At other times it is more subtle. As one walks through a forest there is a very convenient opening in the woods just at the point of some special view. Don't be surprised to see a bench there either. In some areas---such as parts around Nikko---you will notice that all the trees are planted in straight lines and are amazingly almost exclusively the same type for acres and acres. The type happens to be the cedar tree which bureaucrats decided to plant for lumber years ago with out figuring out how to harvest it economically.

More than an interest in nature or wildness, there seems to be more emphasis on the famous spot. Folks will walk though the woods ignoring everything until the reach the spot marked on their map which is officially scenic, beautiful, and famous.

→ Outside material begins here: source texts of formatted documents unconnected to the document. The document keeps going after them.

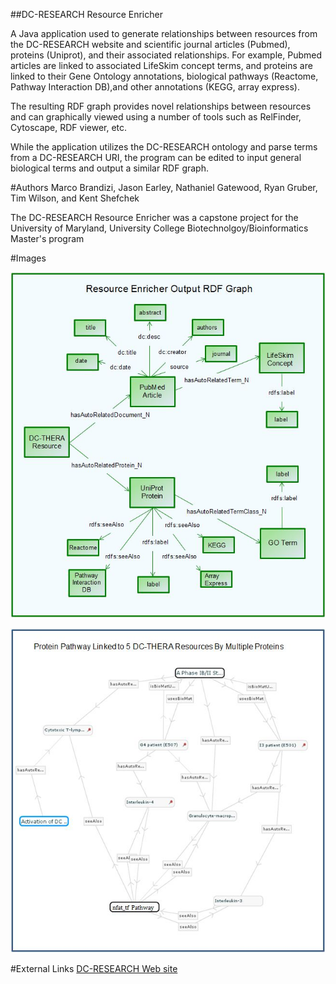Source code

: ##DC-RESEARCH Resource Enricher

A Java application used to generate relationships between resources from the DC-RESEARCH website and scientific journal articles (Pubmed), proteins (Uniprot), and their associated relationships. 
For example, Pubmed articles are linked to associated LifeSkim concept terms, and proteins are linked to their Gene Ontology annotations, biological pathways (Reactome, Pathway Interaction DB),and other annotations (KEGG, array express).

The resulting RDF graph provides novel relationships between resources and can graphically viewed
using a number of tools such as RelFinder, Cytoscape, RDF viewer, etc.

While the application utilizes the DC-RESEARCH ontology and parse terms from a DC-RESEARCH URI, the
program can be edited to input general biological terms and output a similar RDF graph.

#Authors
Marco Brandizi, Jason Earley, Nathaniel Gatewood, Ryan Gruber, Tim Wilson, and Kent Shefchek

The DC-RESEARCH Resource Enricher was a capstone project for the University of Maryland, University College
Biotechnolgoy/Bioinformatics Master's program


#Images

![Representation of the RDF graph created by the DC-THERA enricher](https://github.com/UMUC-Capstone-Project/IntelliLeaf-Resource-Enricher/blob/master/images/RDFGraph.JPG)

![Here is an example of results graphically viewed in RelFinder](https://github.com/UMUC-Capstone-Project/IntelliLeaf-Resource-Enricher/blob/master/images/example.JPG)

#External Links
[DC-RESEARCH Web site](http://dc-research.eu/)

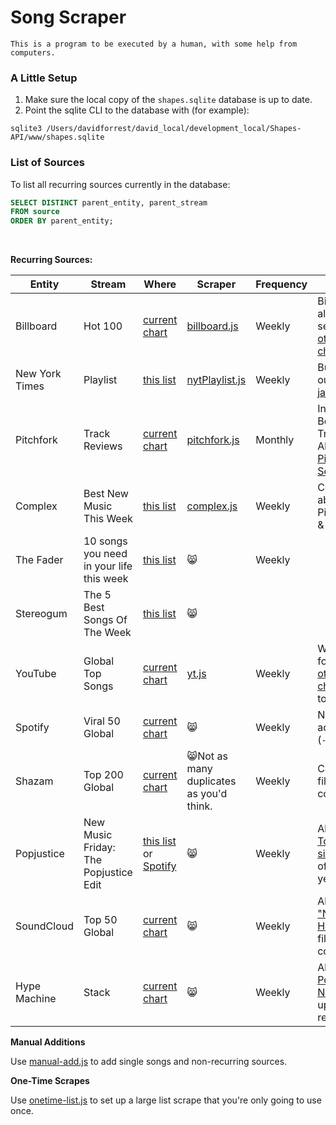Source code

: # Song Scraper

`This is a program to be executed by a human, with some help from computers.`  


### A Little Setup
1. Make sure the local copy of the `shapes.sqlite` database is up to date.
1. Point the sqlite CLI to the database with (for example):
```
sqlite3 /Users/davidforrest/david_local/development_local/Shapes-API/www/shapes.sqlite
```

### List of Sources

To list all recurring sources currently in the database:
```sql
SELECT DISTINCT parent_entity, parent_stream
FROM source
ORDER BY parent_entity;
```
<br>

**Recurring Sources:**  

|Entity|Stream|Where|Scraper|Frequency|Notes|
|---|---|---|---|---|---|
|Billboard|Hot 100|[current chart](https://www.billboard.com/charts/hot-100)|[billboard.js](https://github.com/davidforrest/Song-Scraper/blob/master/billboard.js)|Weekly|Billboard also has several [other charts](https://www.billboard.com/charts#id-chart-category-overallpopularity)|
|New York Times|Playlist|[this list](https://www.nytimes.com/column/playlist)|[nytPlaylist.js](https://github.com/davidforrest/Song-Scraper/blob/master/nytPlaylist.js)|Weekly|But weed out [the jazz](https://github.com/davidforrest/devJournal/blob/main/2020-05-12-1-new-music-tuesday.md#the-new-york-times-playlist)|
|Pitchfork|Track Reviews|[current chart](https://pitchfork.com/reviews/tracks/)|[pitchfork.js](https://github.com/davidforrest/Song-Scraper/blob/master/pitchfork.js)|Monthly|Includes Best New Tracks. Also see [Pitchfork Selects](https://pitchfork.com/search/?query=Pitchfork%20Selects)|
|Complex|Best New Music This Week|[this list](https://www.complex.com/music/cat/lists)|[complex.js](https://github.com/davidforrest/Song-Scraper/blob/master/complex.js)|Weekly|Complex absorbed Pigeons & Planes|
|The Fader|10 songs you need in your life this week|[this list](https://www.thefader.com/search?query=10+songs+you+need+in+your+life+this+week)|😸|Weekly||
|Stereogum|The 5 Best Songs Of The Week|[this list](https://www.stereogum.com/category/franchises/the-5-best-songs-of-the-week/)|😸||
|YouTube|Global Top Songs|[current chart](https://charts.youtube.com/charts/TopSongs/global)|[yt.js](https://github.com/davidforrest/Song-Scraper/blob/master/yt.js)|Weekly|Works for YT's [other charts](https://charts.youtube.com/) too|
|Spotify|Viral 50 Global|[current chart](https://spotifycharts.com/viral/global/weekly)|😸|Weekly|New additions (`-`)|
|Shazam|Top 200 Global|[current chart](https://www.shazam.com/charts/top-200/world)|😸Not as many duplicates as you'd think. |Weekly|Can also filter by country|
|Popjustice|New Music Friday: The Popjustice Edit|[this list](https://www.popjustice.com/?s=New+Music) or [Spotify](https://open.spotify.com/playlist/5s7cNVeGfehrRfCatNN43P)|😸|Weekly|Also see [Top 45 singles](https://www.popjustice.com/?s=Top+45+singles) of the year|
|SoundCloud|Top 50 Global|[current chart](https://soundcloud.com/charts/top?genre=all-music&country=all-countries)|😸|Weekly|Also ["New & Hot"](https://soundcloud.com/charts/new?genre=all-music&country=all-countries) and filter by country|
|Hype Machine|Stack|[current chart](https://hypem.com/stack)|😸|Weekly|Also [Popular Now](https://hypem.com/popular) updated realtime|


**Manual Additions**

Use [manual-add.js](https://github.com/davidforrest/Song-Scraper/blob/master/manual-add.js) to add single songs and non-recurring sources.

**One-Time Scrapes**

Use [onetime-list.js](https://github.com/davidforrest/Song-Scraper/blob/master/onetime-list.js) to set up a large list scrape that you're only going to use once.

There is a park near my house with a waterfalls which shuts off every evening before closing time. I just saw a falls in Kyoto with a nice concrete bed in the shape of stairs which certainly ruined the effect for me. For some reason, I think of nature as a place where the obvious, intentional impact of, and manipulation by man is less common. Stairs up a hill, music, trees lit up at night with lights, woods partially cleared for a view of the ugly city below, or for a view of a nearby hill sort of cheapen the experience. I rarely feel the urge to bring a radio along to blare at full blast as I hike or camp either.

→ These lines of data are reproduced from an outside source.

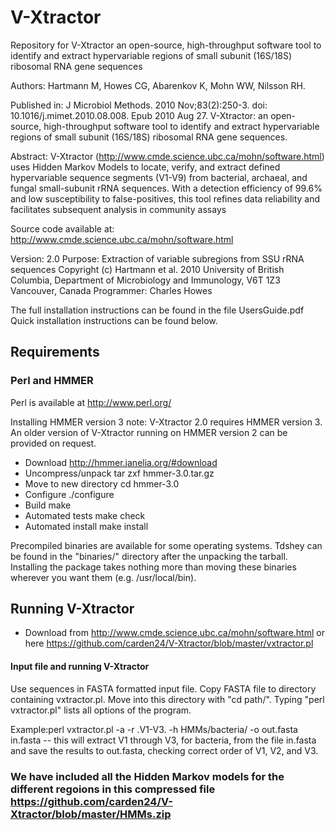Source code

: # V-Xtractor
Repository for V-Xtractor an open-source, high-throughput software tool to identify and extract hypervariable regions of small subunit (16S/18S) ribosomal RNA gene sequences

Authors: Hartmann M, Howes CG, Abarenkov K, Mohn WW, Nilsson RH.

Published in:
J Microbiol Methods. 2010 Nov;83(2):250-3. doi: 10.1016/j.mimet.2010.08.008. Epub 2010 Aug 27.
V-Xtractor: an open-source, high-throughput software tool to identify and extract hypervariable regions of small subunit (16S/18S) ribosomal RNA gene sequences.

Abstract:
V-Xtractor (http://www.cmde.science.ubc.ca/mohn/software.html) uses Hidden Markov Models to locate, verify, and extract defined hypervariable sequence segments (V1-V9) from bacterial, archaeal, and fungal small-subunit rRNA sequences. With a detection efficiency of 99.6% and low susceptibility to false-positives, this tool refines data reliability and facilitates subsequent analysis in community assays

Source code available at:
http://www.cmde.science.ubc.ca/mohn/software.html


Version: 2.0
Purpose: Extraction of variable subregions from SSU rRNA sequences
Copyright (c) Hartmann et al. 2010
University of British Columbia, Department of Microbiology
and Immunology, V6T 1Z3 Vancouver, Canada
Programmer: Charles Howes

The full installation instructions can be found in the file UsersGuide.pdf
Quick installation instructions can be found below.


## Requirements
### Perl and HMMER

Perl is available at http://www.perl.org/

Installing HMMER version 3
note: V-Xtractor 2.0 requires HMMER version 3. An older version of
V-Xtractor running on HMMER version 2 can be provided on request.

 - Download			http://hmmer.janelia.org/#download  
 - Uncompress/unpack		tar zxf hmmer-3.0.tar.gz
 - Move to new directory	cd hmmer-3.0
 - Configure			./configure
 - Build			make
 - Automated tests		make check
 - Automated install		make install

Precompiled binaries are available for some operating systems. Tdshey can be found in the "binaries/" directory after the unpacking the tarball. Installing the package takes nothing more than moving these binaries wherever you want them (e.g. /usr/local/bin).


## Running V-Xtractor

 - Download	from http://www.cmde.science.ubc.ca/mohn/software.html or here https://github.com/carden24/V-Xtractor/blob/master/vxtractor.pl

#### Input file and running V-Xtractor

Use sequences in FASTA formatted input file. Copy FASTA file to directory containing vxtractor.pl. Move into this directory with "cd path/". Typing "perl vxtractor.pl" lists all options of the program.

Example:perl vxtractor.pl -a -r .V1-V3. -h HMMs/bacteria/ -o out.fasta  in.fasta
 -- this will extract V1 through V3, for bacteria, from the file in.fasta and
    save the results to out.fasta, checking correct order of V1, V2, and V3.

### We have included all the Hidden Markov models for the different regoions in this compressed file https://github.com/carden24/V-Xtractor/blob/master/HMMs.zip
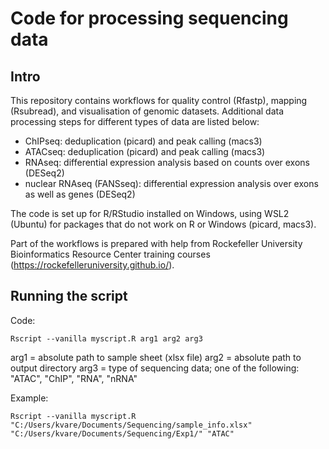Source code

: # Code for processing sequencing data

## Intro
This repository contains workflows for quality control (Rfastp), mapping (Rsubread), and visualisation of genomic datasets. Additional data processing steps for different types of data are listed below:
- ChIPseq: deduplication (picard) and peak calling (macs3)
- ATACseq: deduplication (picard) and peak calling (macs3)
- RNAseq: differential expression analysis based on counts over exons (DESeq2)
- nuclear RNAseq (FANSseq): differential expression analysis over exons as well as genes (DESeq2) 

The code is set up for R/RStudio installed on Windows, using WSL2 (Ubuntu) for packages that do not work on R or Windows (picard, macs3).

Part of the workflows is prepared with help from Rockefeller University Bioinformatics Resource Center training courses (https://rockefelleruniversity.github.io/).

## Running the script
Code:
```
Rscript --vanilla myscript.R arg1 arg2 arg3
```
arg1 = absolute path to sample sheet (xlsx file) 
arg2 = absolute path to output directory 
arg3 = type of sequencing data; one of the following: "ATAC", "ChIP", "RNA", "nRNA" 

Example: 
```
Rscript --vanilla myscript.R "C:/Users/kvare/Documents/Sequencing/sample_info.xlsx" "C:/Users/kvare/Documents/Sequencing/Exp1/" "ATAC"
```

Donald Ritchie recently reviewed a book on Japanese gardens which got me this subject again.

Two attitudes toward nature are everywhere possible: you confront it or you accept it...

[In Japan] Nature is thus not only accepted, it is also naturalized. Just as the flowers in ikebana ("living flowers") are presumed to be more flowerlike than any natural bloom (even though those seen in ikebana are, having been picked, either dead or dying), so the Japanese garden is to be more natural than nature...

Yes, man-made synthetic nature is more natural than nature. I understand. I just wonder where the wildlife is in this version of "nature." Recorded birds sounds?

I enjoy Japanese gardens, but sorry, they are neither nature nor natural. There are a pretty, but lessor imitation of the real thing. If you want to see nature in Japan, you can find it, but you gotta get far out in the sticks where the going is difficult enough to discourage most people from going, and others from "improving" it.